Andy Page, Met Office Chief Meteorologist, said: “We expect stormy conditions to return midweek, and have already issued National Severe Weather Warnings for gales on Tuesday and heavy rain on Wednesday, as an explosively deepening area of low pressure passes to the northwest of the UK
“Everyone should be aware of the potential for disruption in places from further flooding and the impacts of the gales to transport, especially in areas such as south-west Scotland where Amber ‘be prepared’ warnings are in place.
“The weather is particularly unsettled at the moment and we advise everyone to stay up to date with the latest Met Office forecasts and warnings and find out what to do in severe weather so they can plan ahead for the expected weather before it arrives.”
Thousands of homes in York have been evacuated after the heavy rain caused the Foss and Ouse rivers to burst. The Met Office says that there could be an additional 20mm to 40mm of rain throughout Wednesday.
Alison Baptiste, Flood Duty Manager at the Environment Agency, said: “Our thoughts are with all those who have suffered serious flooding to their homes and businesses over Christmas and those who face the risk of further flooding over the coming days.
“We still have 24 severe flood warnings, meaning a risk to life, in force for parts of Yorkshire and river levels in these areas will continue to rise throughout today and tomorrow. People in these communities should continue to check their flood risk, prepare for flooding, follow the advice from emergency services and never risk driving through flood water.

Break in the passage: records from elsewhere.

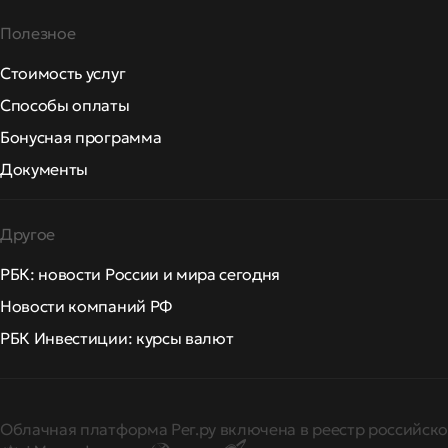
Полезное
Стоимость услуг
Способы оплаты
Бонусная программа
Документы
Другое
РБК: новости России и мира сегодня
Новости компаний РФ
РБК Инвестиции: курсы валют
Облачная платформа Рег.ру включена в реестр российско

“Environment Agency staff will continue to work around the clock to help reduce the potential impacts of flooding and support those communities affected.”
Met Office forecaster Emma Boorman, said: “From Tuesday night into Wednesday, which is going to be a particularly wet day, is what we need to watch quite closely,”
The Dumfries and Galloway in south-west Scotland are expected to be the worst hit parts of the UK, with total rainfall potentially reaching somewhere between 100mm to150mm – or even higher.